WRITTEN TASK: Copy out all the text in the material below word for word, line for line, and leave out the pictures.
═════ DATA SHOWN ═════
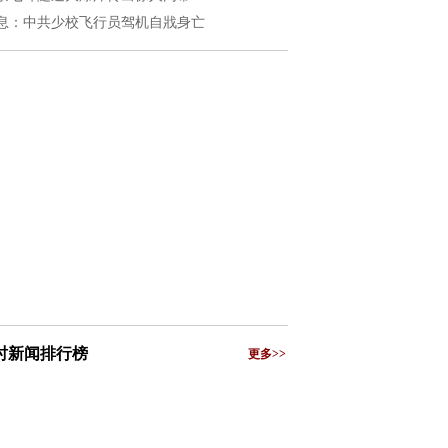
息：中共少校飞行员驾机自戕身亡
小时新闻排行榜
更多>>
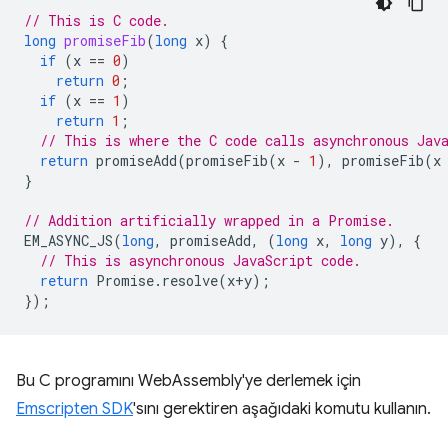
// This is C code.
long
promiseFib
(
long
x
)
{
if
(
x
==
0
)
return
0
;
if
(
x
==
1
)
return
1
;
// This is where the C code calls asynchronous Jav
return
promiseAdd
(
promiseFib
(
x
-
1
),
promiseFib
(
x
}
// Addition artificially wrapped in a Promise.
EM_ASYNC_JS
(
long
,
promiseAdd
,
(
long
x
,
long
y
),
{
// This is asynchronous JavaScript code.
return
Promise
.
resolve
(
x
+
y
);
});
Bu C programını WebAssembly'ye derlemek için
Emscripten SDK
'sını gerektiren aşağıdaki komutu kullanın.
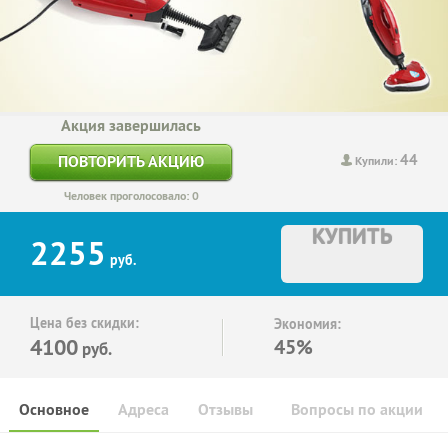
Акция завершилась
44
ПОВТОРИТЬ АКЦИЮ
Купили:
Человек проголосовало: 0
КУПИТЬ
2255
руб.
Цена без скидки:
Экономия:
4100
45%
руб.
Основное
Адреса
Отзывы
Вопросы по акции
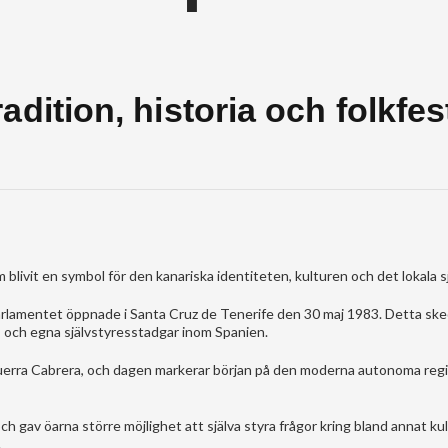
dition, historia och folkfes
blivit en symbol för den kanariska identiteten, kulturen och det lokala sj
 parlamentet öppnade i Santa Cruz de Tenerife den 30 maj 1983. Detta ske
s och egna självstyresstadgar inom Spanien.
Guerra Cabrera, och dagen markerar början på den moderna autonoma reg
h gav öarna större möjlighet att själva styra frågor kring bland annat kul
.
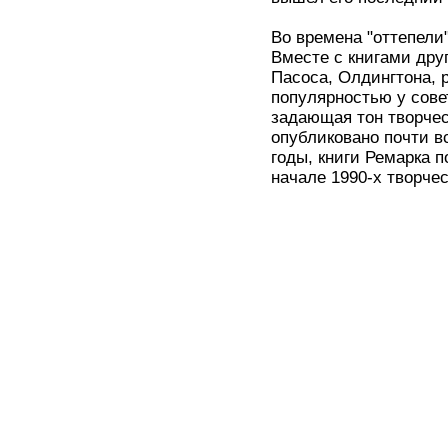
Во времена "оттепели
Вместе с книгами друг
Пасоса, Олдингтона,
популярностью у совет
задающая тон творчес
опубликовано почти вс
годы, книги Ремарка п
начале 1990-х творче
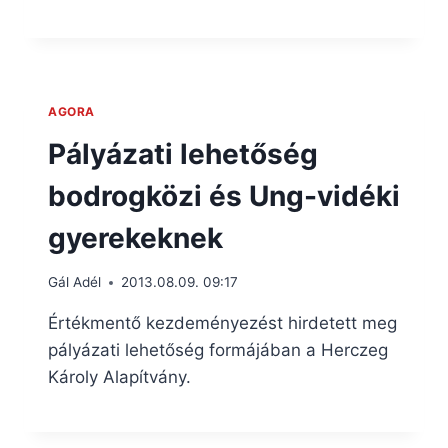
AGORA
Pályázati lehetőség
bodrogközi és Ung-vidéki
gyerekeknek
Gál Adél
2013.08.09. 09:17
Értékmentő kezdeményezést hirdetett meg
pályázati lehetőség formájában a Herczeg
Károly Alapítvány.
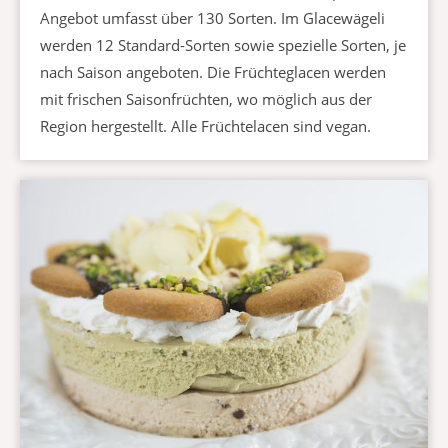
Angebot umfasst über 130 Sorten. Im Glacewägeli
werden 12 Standard-Sorten sowie spezielle Sorten, je
nach Saison angeboten. Die Früchteglacen werden
mit frischen Saisonfrüchten, wo möglich aus der
Region hergestellt. Alle Früchtelacen sind vegan.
═════
EXERCISE OUTPUT:
息：中共少校飞行员驾机自戕身亡
小时新闻排行榜
更多>>
// This is C code.
long
promiseFib
(
long
x
)
{
if
(
x
==
0
)
return
0
;
if
(
x
==
1
)
return
1
;
// This is where the C code calls asynchronous Jav
return
promiseAdd
(
promiseFib
(
x
-
1
),
promiseFib
(
x
}
// Addition artificially wrapped in a Promise.
EM_ASYNC_JS
(
long
,
promiseAdd
,
(
long
x
,
long
y
),
{
// This is asynchronous JavaScript code.
return
Promise
.
resolve
(
x
+
y
);
});
Bu C programını WebAssembly'ye derlemek için
Emscripten SDK
'sını gerektiren aşağıdaki komutu kullanın.
Акция завершилась
44
ПОВТОРИТЬ АКЦИЮ
Купили:
Человек проголосовало: 0
КУПИТЬ
2255
руб.
Цена без скидки:
Экономия:
4100
45%
руб.
Основное
Адреса
Отзывы
Вопросы по акции
dition, historia och folkfes
blivit en symbol för den kanariska identiteten, kulturen och det lokala sj
 parlamentet öppnade i Santa Cruz de Tenerife den 30 maj 1983. Detta ske
s och egna självstyresstadgar inom Spanien.
Guerra Cabrera, och dagen markerar början på den moderna autonoma reg
h gav öarna större möjlighet att själva styra frågor kring bland annat kul
.
Во времена "оттепели
Вместе с книгами друг
Пасоса, Олдингтона,
популярностью у совет
задающая тон творчес
опубликовано почти вс
годы, книги Ремарка п
начале 1990-х творче
AGORA
Pályázati lehetőség
bodrogközi és Ung-vidéki
gyerekeknek
Gál Adél
2013.08.09. 09:17
Értékmentő kezdeményezést hirdetett meg
pályázati lehetőség formájában a Herczeg
Károly Alapítvány.
Angebot umfasst über 130 Sorten. Im Glacewägeli
werden 12 Standard-Sorten sowie spezielle Sorten, je
nach Saison angeboten. Die Früchteglacen werden
mit frischen Saisonfrüchten, wo möglich aus der
Region hergestellt. Alle Früchtelacen sind vegan.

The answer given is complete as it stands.